Em uma tarde que não gosta de lembrar, Alberto* entrou em uma agência bancaria da Rua Santa Marcelina, na zona leste, com um cheque de R$ 2.700, pagamento de um mês inteiro de trabalho. Quando saiu do banco com o dinheiro, foi abordado por dois homens. Entregou tudo. Do outro lado da cidade, Ronaldo* foi vítima de um sequestro relâmpago há três anos. Estava parado em um semáforo de Santo Amaro, zona sul, quando um homem armado entrou em seu carro. Ameaçado com um revólver, ele dirigiu até um banco e sacou todo o dinheiro que o ladrão queria. Alberto e Ronaldo estão entre as 150 pessoas que responderam a uma pesquisa do Suplemento Focas sobre a violência em São Paulo.Setenta e sete por cento dos entrevistados disseram se sentir menos seguros hoje na capital do que há 20 anos. Alberto e Ronaldo - os sobrenomes foram omitidos para manter o anonimato - contaram que não se acham totalmente em segurança em nenhum lugar. "Nem em casa", repetiram, confirmando a resposta de boa parte dos demais entrevistados. Centro e zona leste são vistas como as regiões mais violentas.

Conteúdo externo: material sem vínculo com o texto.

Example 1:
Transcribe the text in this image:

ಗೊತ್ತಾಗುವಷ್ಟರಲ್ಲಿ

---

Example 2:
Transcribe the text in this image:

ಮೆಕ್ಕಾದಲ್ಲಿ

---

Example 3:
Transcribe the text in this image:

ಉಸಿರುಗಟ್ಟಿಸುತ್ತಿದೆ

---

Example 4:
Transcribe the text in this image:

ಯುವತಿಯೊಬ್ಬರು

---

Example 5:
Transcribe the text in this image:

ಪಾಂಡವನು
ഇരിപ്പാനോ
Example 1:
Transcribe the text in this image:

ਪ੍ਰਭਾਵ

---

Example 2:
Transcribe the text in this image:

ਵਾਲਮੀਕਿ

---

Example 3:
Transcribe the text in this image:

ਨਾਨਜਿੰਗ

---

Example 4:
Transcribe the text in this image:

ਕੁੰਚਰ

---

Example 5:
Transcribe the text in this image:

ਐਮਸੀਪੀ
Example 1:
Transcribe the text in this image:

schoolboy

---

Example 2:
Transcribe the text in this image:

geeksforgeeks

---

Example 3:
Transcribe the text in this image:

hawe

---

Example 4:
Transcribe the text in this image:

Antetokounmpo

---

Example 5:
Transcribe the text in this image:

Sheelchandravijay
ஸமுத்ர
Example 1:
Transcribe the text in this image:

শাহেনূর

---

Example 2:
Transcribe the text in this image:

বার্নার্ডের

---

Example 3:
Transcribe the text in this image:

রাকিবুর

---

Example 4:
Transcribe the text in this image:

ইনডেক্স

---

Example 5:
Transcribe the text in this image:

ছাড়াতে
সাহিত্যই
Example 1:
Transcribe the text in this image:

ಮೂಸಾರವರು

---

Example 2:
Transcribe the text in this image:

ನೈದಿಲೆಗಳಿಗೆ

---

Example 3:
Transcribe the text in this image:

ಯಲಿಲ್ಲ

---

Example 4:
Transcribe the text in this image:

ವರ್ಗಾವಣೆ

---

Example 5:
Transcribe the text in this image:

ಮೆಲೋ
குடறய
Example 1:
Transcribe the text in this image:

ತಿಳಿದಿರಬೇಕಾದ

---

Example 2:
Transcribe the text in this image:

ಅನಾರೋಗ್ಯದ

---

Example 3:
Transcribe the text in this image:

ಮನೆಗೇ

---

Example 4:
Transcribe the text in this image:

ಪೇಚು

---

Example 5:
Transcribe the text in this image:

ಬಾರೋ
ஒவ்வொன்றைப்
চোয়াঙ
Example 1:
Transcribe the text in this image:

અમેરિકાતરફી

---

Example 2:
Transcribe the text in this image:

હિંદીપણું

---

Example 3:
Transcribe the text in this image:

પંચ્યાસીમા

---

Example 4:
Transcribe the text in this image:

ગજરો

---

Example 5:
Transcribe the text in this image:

Mais da metade das pessoas (52%) afirmou já ter sido vítima de algum crime. Destes, 78% foram roubados, 20% furtados e 2% sequestrados. Os crimes sofridos por Alberto e Ronaldo são também os mais temidos: 47% dizem se preocupar com roubo e 25%, sequestro. O medo afeta até os que não sofreram diretamente com a violência. Quem foi vítima de crimes conta para conhecidos, que, por sua vez, passam a história adiante. "Isso provoca insegurança generalizada", diz o pesquisador Naércio Menezes, do Centro de Políticas Públicas do Instituto de Ensino e Pesquisa.

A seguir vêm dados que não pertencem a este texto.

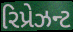
રિપ્રેઝન્ટ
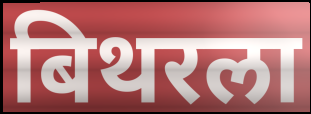
बिथरला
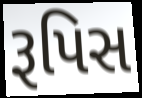
રૂપિસ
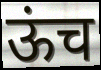
ऊंच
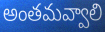
అంతమవ్వాలి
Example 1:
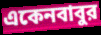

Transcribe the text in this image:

একেনবাবুর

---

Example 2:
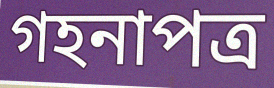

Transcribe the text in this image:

গহনাপত্র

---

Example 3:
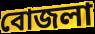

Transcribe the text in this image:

বোজলা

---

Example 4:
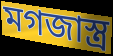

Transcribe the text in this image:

মগজাস্ত্র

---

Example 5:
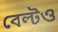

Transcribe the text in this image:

বেল্টও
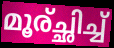
മൂര്ച്ഛിച്ച്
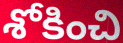
శోకించి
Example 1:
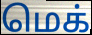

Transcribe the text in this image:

மெக்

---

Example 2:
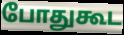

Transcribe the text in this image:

போதுகூட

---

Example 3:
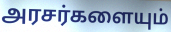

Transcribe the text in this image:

அரசர்களையும்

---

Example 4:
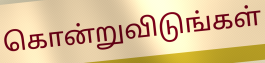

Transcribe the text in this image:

கொன்றுவிடுங்கள்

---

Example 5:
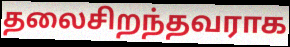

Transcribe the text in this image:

தலைசிறந்தவராக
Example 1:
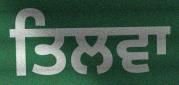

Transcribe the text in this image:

ਤਿਲਵਾ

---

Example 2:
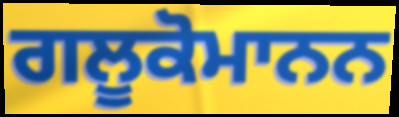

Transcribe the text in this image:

ਗਲੂਕੋਮਾਨਨ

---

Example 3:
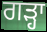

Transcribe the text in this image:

ਗੜ੍ਹਾ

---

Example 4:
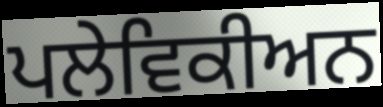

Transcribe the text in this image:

ਪਲੇਵਿਕੀਅਨ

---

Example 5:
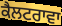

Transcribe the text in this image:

ਕੈਲਟਰਾਵਾ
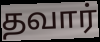
தவார்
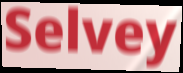
Selvey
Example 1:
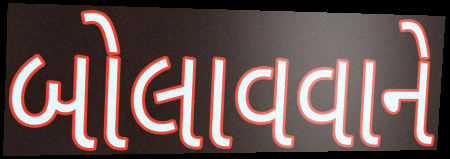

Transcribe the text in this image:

બોલાવવાને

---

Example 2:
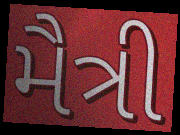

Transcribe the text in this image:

મૈત્રી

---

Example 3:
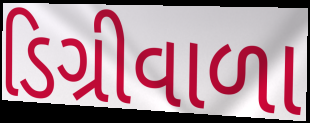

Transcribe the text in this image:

ડિગ્રીવાળા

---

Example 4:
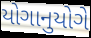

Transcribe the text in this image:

યોગાનુયોગે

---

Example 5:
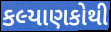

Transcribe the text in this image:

કલ્યાણકોથી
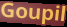
Goupil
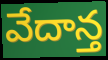
వేదాన్త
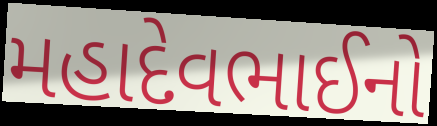
મહાદેવભાઈનો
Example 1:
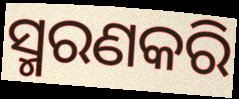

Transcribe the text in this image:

ସ୍ମରଣକରି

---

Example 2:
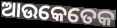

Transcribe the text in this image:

ଆଉକେତେକ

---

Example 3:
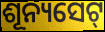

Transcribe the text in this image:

ଶୂନ୍ୟସେଟ୍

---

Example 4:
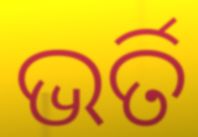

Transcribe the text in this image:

ଭର୍ତି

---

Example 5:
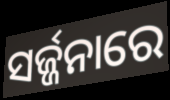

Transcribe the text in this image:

ସର୍ଜ୍ଜନାରେ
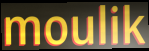
moulik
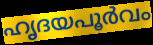
ഹൃദയപൂർവം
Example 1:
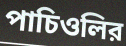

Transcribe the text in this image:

পাচিওলির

A sensação crescente de insegurança não necessariamente acompanha os índices de criminalidade. Pode até ser positiva, na visão do psiquiatra José Paulo Fiks. "A tolerância com a violência é menor hoje do que antes. Até o século 19, havia duelos nas ruas. Isso só começou a mudar nos anos 1960." Fiks trabalha no Programa de Atendimento e Pesquisa em Violência, o Prove. Dez psiquiatras acompanham vítimas e testemunhas que desenvolveram algum tipo de trauma. Cerca de 12 mil pessoas já foram atendidas na Universidade Federal de São Paulo. Dessas, 41% procuraram o centro após terem sido roubadas.
OFICIAIS
O índice de assassinatos no município é hoje um quarto do que foi em 1990. Dados da Secretaria de Segurança Pública de São Paulo (SSP) apontam que houve queda de 80% no total de homicídios na última década. Em 1999, a taxa era de 52,5 mortes anuais para cada 100 mil habitantes. Em 2008, esse número caiu para 11,2. Apesar de os números serem comparáveis aos de metrópoles como Los Angeles, o que diferencia a violência em São Paulo, segundo Naércio Menezes, é a abordagem dos criminosos. "O risco de morte é elevado. Há muitas armas nas mãos dos bandidos."

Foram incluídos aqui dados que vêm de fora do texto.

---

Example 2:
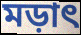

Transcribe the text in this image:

মড়াৎ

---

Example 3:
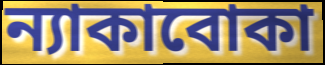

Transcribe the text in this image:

ন্যাকাবোকা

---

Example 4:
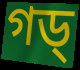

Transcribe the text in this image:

গড্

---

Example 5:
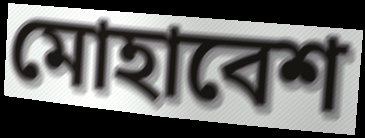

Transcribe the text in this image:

মোহাবেশ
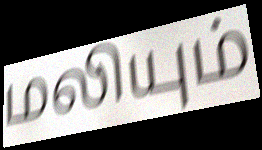
மலியும்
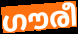
ഗൗരീ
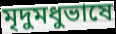
মৃদুমধুভাষে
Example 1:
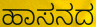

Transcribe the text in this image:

ಹಾಸನದ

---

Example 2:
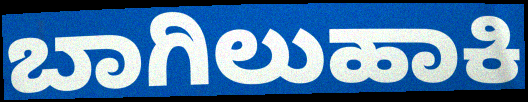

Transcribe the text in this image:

ಬಾಗಿಲುಹಾಕಿ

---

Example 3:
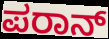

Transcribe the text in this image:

ಪರಾನ್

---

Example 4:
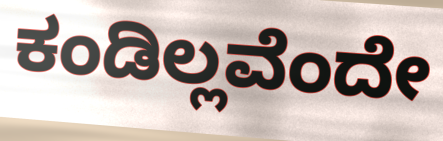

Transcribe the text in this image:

ಕಂಡಿಲ್ಲವೆಂದೇ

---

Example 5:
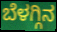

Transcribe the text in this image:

ಬೆಳಗ್ಗಿನ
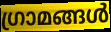
ഗ്രാമങ്ങൾ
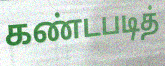
கண்டபடித்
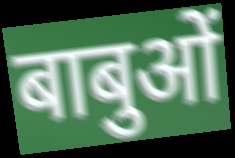
बाबुओं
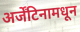
अर्जेंटिनामधून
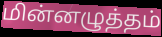
மின்னழுத்தம்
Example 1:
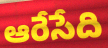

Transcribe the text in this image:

ఆరేసేది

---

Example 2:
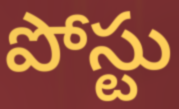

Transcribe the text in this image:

A queda no índice de homicídios foi acompanhada pelo aumento de cerca de 30% no número de furtos. O crescimento no total de notificações, estimuladas pela criação do boletim de ocorrência virtual e pela exigência do registro por parte dos seguros de carro, pode explicar esse aumento. Dos entrevistados, 2% apontaram o furto como o crime que mais temem.
Os dados sobre a criminalidade podem ser ainda maiores. Um estudo coordenado por Menezes mostra que menos de um terço dos paulistanos faz registro policial quando têm algo roubado ou furtado: "A maioria acha que não vai dar em nada."